The First Amendment guarantee of religious freedom apparently isn't enough for some religious conservatives. They are promoting the adoption of a religious equality amendment to the Constitution to prohibit the denial or abridgment, by federal or state governments, of the free exercise of religion. (This, incidentally, shouldn't be confused with the school prayer amendment, which conservatives have been promoting for years.)
The Rev. Louis P. Sheldon's Traditional Values Coalition and others in the camp of the Religious Right seem oblivious to that part of the First Amendment that directs Congress to make no law "prohibiting the free exercise" of religion. Because of the "establishment" (no state-sponsored religion) and "free exercise" clauses of the First Amendment, this country has the best record in history of respect and tolerance for diverse religions. Without these safeguards, we might have had many a Beirut, Bosnia or Belfast in our midst.
These conservative religionists are fond of dredging up isolated cases in which the right to practice one's religion was threatened. They cite proposed 1993 guidelines of the Equal Employment Opportunity Commission in which having a Bible on one's desk at work or talking about the Bible during free time would be interpreted as creating a hostile work environment. The good news is that in a June, 1994, Senate hearing, Sen. Howell Heflin (D-Ala.) challenged the commission's proposed guidelines and they were flushed. The First Amendment worked again!
What these religious conservatives are really after with the proposed amendment is carte blanche for their own agenda: public funding of private schools through tuition vouchers, mandatory prayer and Bible reading in public schools, and the like. It's a stealth amendment.
In an effort to explain which student religious activities are already permitted in public schools under the First Amendment and current law, the Clinton Administration recently issued guidelines describing these activities. They include praying individually or in informally organized prayer groups as long as this doesn't cause a disruption; reading the Bible privately; discussing religion with friends; expressing religious beliefs in homework, artwork or other assignments when related to subject matter being studied; distributing religious literature if other types of extra-curricular literature are also permitted; wearing religious messages on clothing when comparable non-religious messages are also allowed; and using school facilities for religious gatherings on the same basis as other student groups.
School-sponsored prayer, unwelcome proselytizing of other students and participation by teachers in student religious activities are still not allowed.
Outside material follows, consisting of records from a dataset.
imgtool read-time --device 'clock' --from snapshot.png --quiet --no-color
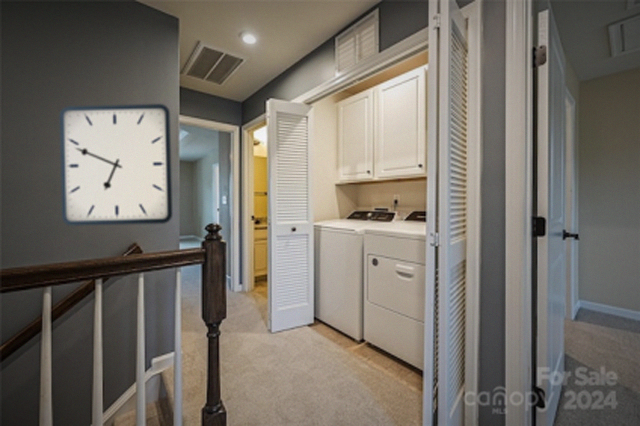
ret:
6:49
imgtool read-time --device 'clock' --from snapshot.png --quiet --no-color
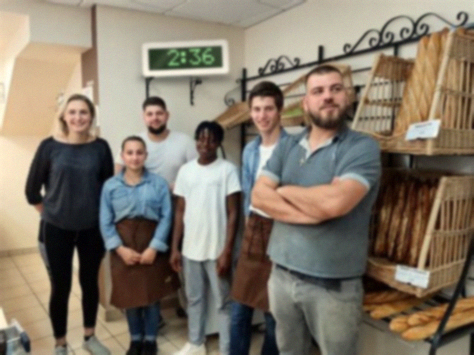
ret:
2:36
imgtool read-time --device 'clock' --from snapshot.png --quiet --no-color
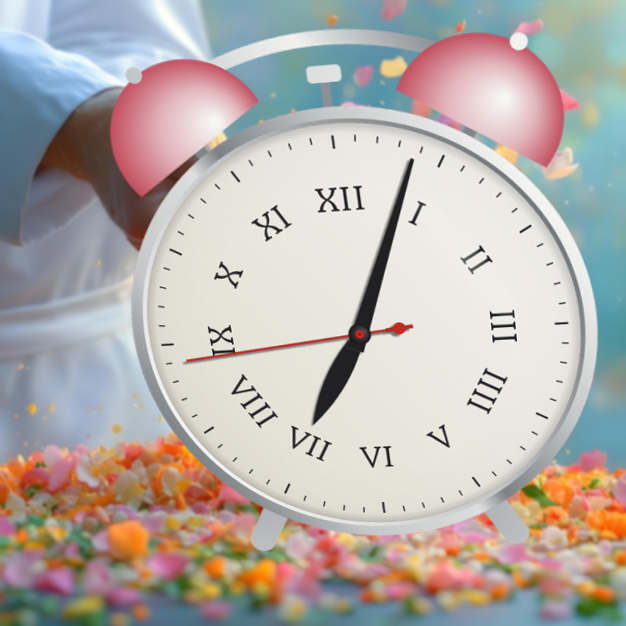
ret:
7:03:44
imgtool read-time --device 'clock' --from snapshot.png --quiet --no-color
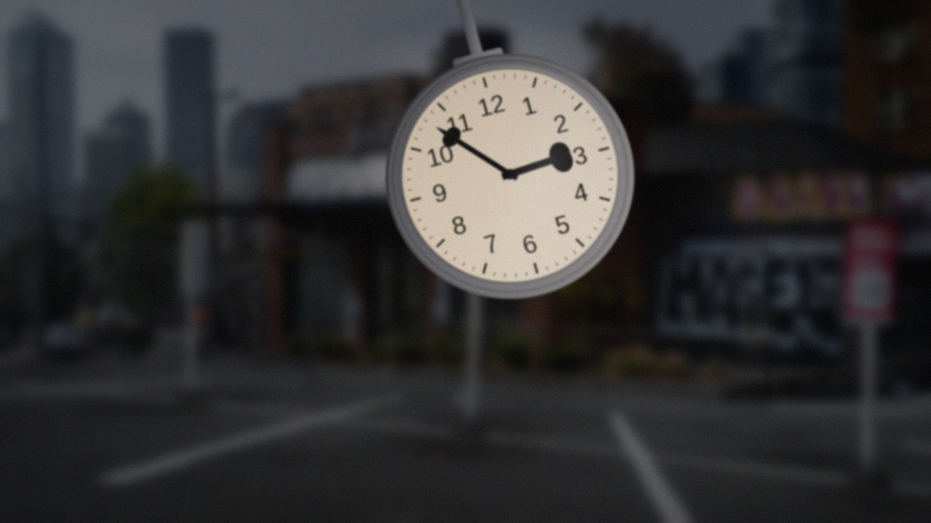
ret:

Overall, the guidelines are a clear endorsement of a wide range of permissible religious activities.
But even more could be done to create religious respect and equality in our public classrooms without amending the Constitution or even passing new laws. Teachers and administrators need to take the time to acquaint themselves with the religious customs of their increasingly diverse student bodies. A few examples:
* By consulting almost any calendar it is possible to determine when the Jewish New Year (Rosh Hashanah) and Day of Atonement (Yom Kippur) occur each fall. Last fall, one Southern California public school district scheduled the first day of classes on Rosh Hashanah. After a local rabbi objected, opening day was moved forward a few days to avoid the conflict. Although most calendars don't mention the principal religious holidays of Hindus, Muslims, Buddhists and others, the National Conference (formerly the National Conference of Christians and Jews) publishes a "Calendar of Holidays and Festivals" covering every event from the birth of the Buddha to Ash Wednesday. If there are students in class from a particular minority faith, recognition by the teacher of one of their holidays--and even a brief explanation of it--can be a source of pride and affirmation for them.
* Because Islam and Orthodox Judaism prohibit any art depicting a human being, teachers ought to be sure that alternative assignments are provided in art classes.
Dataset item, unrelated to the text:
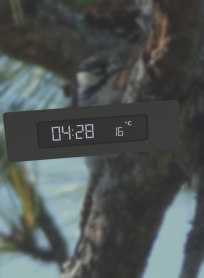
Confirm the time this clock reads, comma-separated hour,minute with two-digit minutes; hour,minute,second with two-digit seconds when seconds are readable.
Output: 4,28
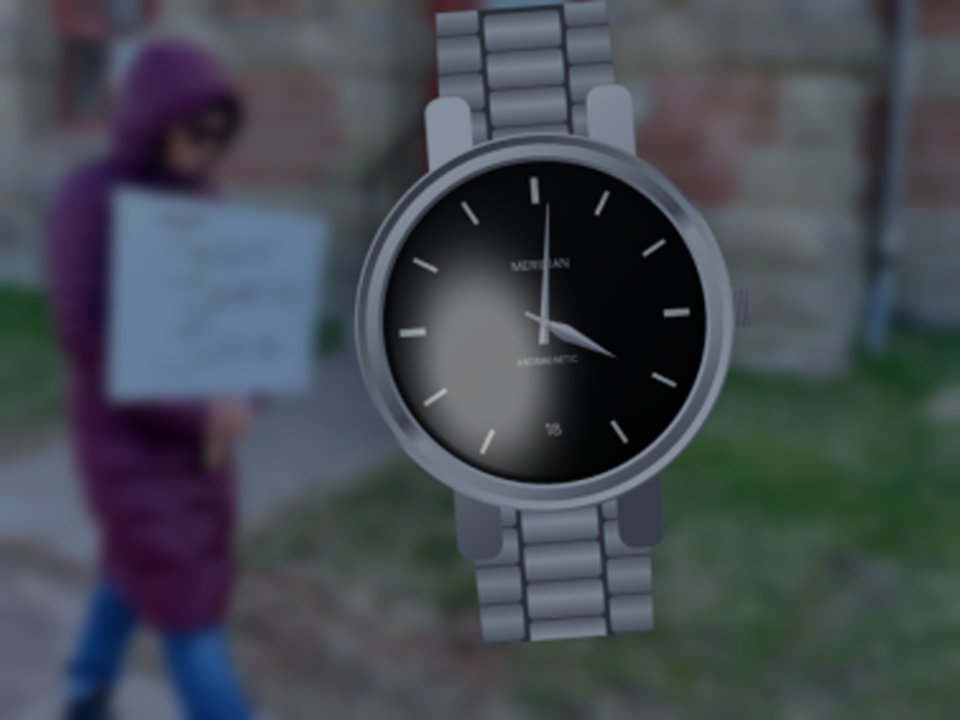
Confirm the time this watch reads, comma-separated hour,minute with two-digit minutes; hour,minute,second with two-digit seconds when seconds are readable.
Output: 4,01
* Her religion's rules of modesty may dictate that a teen-aged Muslim girl wear sweat pants and a long-sleeved T-shirt in gym class. Teachers need to be sensitive to such customs.
* Some evangelical or "born-again" Christians--as well as Orthodox Jews, Muslims and Jehovah's Witnesses--are not comfortable with the ghosts and witches of Halloween. Teachers ought to leave such practices out of the classroom and let parents decide what to do with this holiday.
We don't need to expand the Constitution for the sake of some supposed lack of religious equality. Rather, we need to expand our awareness of, and respect for, the diverse religious customs of Americans. Particularly at the beginning of a new academic year, public schools are a good place to start.